Practising Māori law

Haines Ellison.

Haines Ellison.

Working at the Ngāi Tahu Māori Law Centre isn’t just a job for Haines Ellison, it’s a way to help others.

Haines (Ngāi Tahu – Kāti Huirapa), graduated from Otago University with a double degree in law and geography and began working at the Ngāi Tahu Māori Law Centre as a law clerk in January 2009. Shortly after, he was admitted to the bar and became one of the solicitors at the centre.

Haines, 30, enjoys helping Ngāi Tahu and other Māori community members with Māori free-hold land matters and he says there are some clear differences between practicing Māori and general law.

“For example, if you go into a general law office, you sit down say hello, chat about the weather and then dive straight into the matter the client has come to see you about; whereas here, we meet the client, we learn about their whakapapa and where their land is.

“Kanohi ki te kanohi (face to face) interaction is really important, as is ensuring you have good rapport with your client because a lot of the time they have to share intimate information.. Without building this rapport we wouldn’t get the information that we need,” he says.

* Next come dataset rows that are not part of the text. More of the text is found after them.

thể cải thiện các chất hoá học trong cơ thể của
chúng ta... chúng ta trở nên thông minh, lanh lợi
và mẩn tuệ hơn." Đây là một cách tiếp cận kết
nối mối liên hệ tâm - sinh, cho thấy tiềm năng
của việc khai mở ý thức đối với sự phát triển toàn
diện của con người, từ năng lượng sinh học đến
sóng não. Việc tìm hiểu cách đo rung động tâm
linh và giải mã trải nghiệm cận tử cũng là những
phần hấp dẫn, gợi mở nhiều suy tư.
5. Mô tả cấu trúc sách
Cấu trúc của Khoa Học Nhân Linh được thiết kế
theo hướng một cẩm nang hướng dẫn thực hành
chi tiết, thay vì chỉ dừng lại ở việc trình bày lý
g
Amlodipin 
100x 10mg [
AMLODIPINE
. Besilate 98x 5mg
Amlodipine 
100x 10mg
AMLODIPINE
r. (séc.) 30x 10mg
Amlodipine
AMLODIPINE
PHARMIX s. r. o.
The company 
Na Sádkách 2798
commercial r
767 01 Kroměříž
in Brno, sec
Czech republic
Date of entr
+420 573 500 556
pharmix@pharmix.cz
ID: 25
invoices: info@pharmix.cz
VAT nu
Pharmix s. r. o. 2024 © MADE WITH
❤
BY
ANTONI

Ngāi Tahu Māori Law Centre.xx

Although the job is rewarding, especially in cases where there is whānau reconciliation, Haines says there can also be challenges.

“We often have to deal with multiple owners in a block of Māori free hold land for instance. Quite often, a lot of the owners are deceased or overseas, so it can be hard to locate land owners. We also have to be careful when working with clients to make sure there is no conflict of interest because a lot of our clients are related,” he says.

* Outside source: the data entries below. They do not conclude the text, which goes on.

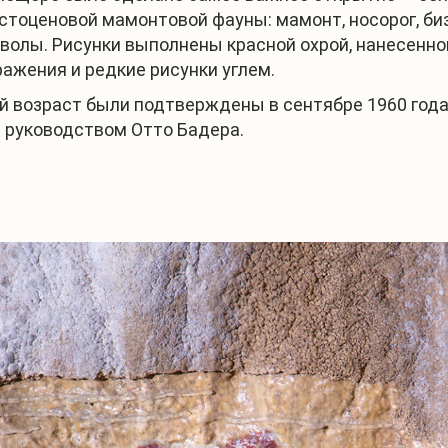
тоценовой мамонтовой фауны: мамонт, носорог, биз
волы. Рисунки выполнены красной охрой, нанесенн
ажения и редкие рисунки углем.
й возраст были подтверждены в сентябре 1960 год
 руководством Отто Бадера.
1
/
4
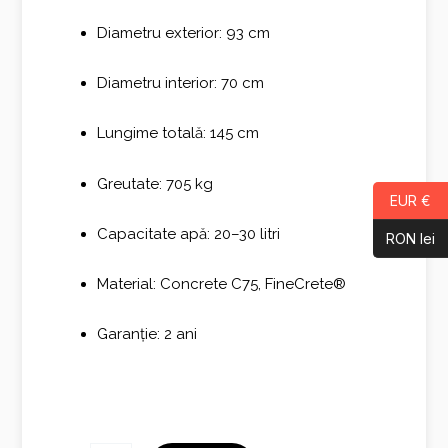
Diametru exterior: 93 cm
Diametru interior: 70 cm
Lungime totală: 145 cm
Greutate: 705 kg
EUR €
Capacitate apă: 20–30 litri
RON lei
Material: Concrete C75, FineCrete®
Garanție: 2 ani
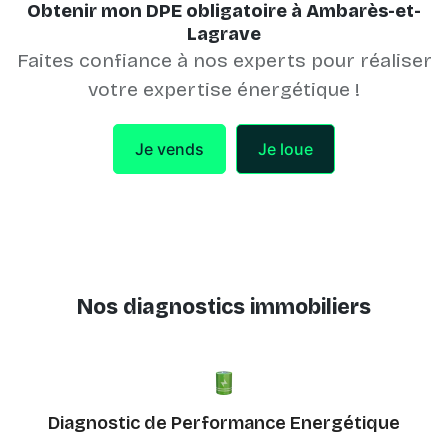
Obtenir mon DPE obligatoire à Ambarès-et-
Lagrave
Faites confiance à nos experts pour réaliser
votre expertise énergétique !
Je vends
Je loue
Nos diagnostics immobiliers
Diagnostic de Performance Energétique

Tikanga is important at the Ngāi Tahu Māori Law Centre and as well as applying the right legal principles, Māori customs are always considered when dealing with a case and a client.

“We are a community law centre specialising in Māori freehold land matters. We also offer assistance in kaupapa Māori matters and thirdly we have a kaupapa Māori mediation service. We are qualified mediators and our service is very much in the infant stages but when we have to mediate, we do it in a kaupapa Māori setting where we can acknowledge tikanga.”

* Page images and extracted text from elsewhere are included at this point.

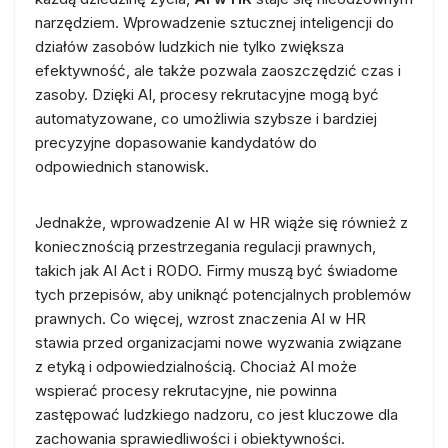
narzędziem. Wprowadzenie sztucznej inteligencji do
działów zasobów ludzkich nie tylko zwiększa
efektywność, ale także pozwala zaoszczędzić czas i
zasoby. Dzięki AI, procesy rekrutacyjne mogą być
automatyzowane, co umożliwia szybsze i bardziej
precyzyjne dopasowanie kandydatów do
odpowiednich stanowisk.
Jednakże, wprowadzenie AI w HR wiąże się również z
koniecznością przestrzegania regulacji prawnych,
takich jak AI Act i RODO. Firmy muszą być świadome
tych przepisów, aby uniknąć potencjalnych problemów
prawnych. Co więcej, wzrost znaczenia AI w HR
stawia przed organizacjami nowe wyzwania związane
z etyką i odpowiedzialnością. Chociaż AI może
wspierać procesy rekrutacyjne, nie powinna
zastępować ludzkiego nadzoru, co jest kluczowe dla
zachowania sprawiedliwości i obiektywności.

Haines, who is one of the two Dunedin representatives for Te Hunga Rōia Māori o Aotearoa (The Māori Law Society) says it’s always a pleasure to offer legal expertise to those who are in need of support.

“It’s a privilege to learn all of the stories of our clients’ whānau, where their land is and be able to help whānau reconnect with their whenua, whānau and iwi – I get great pleasure from doing that.”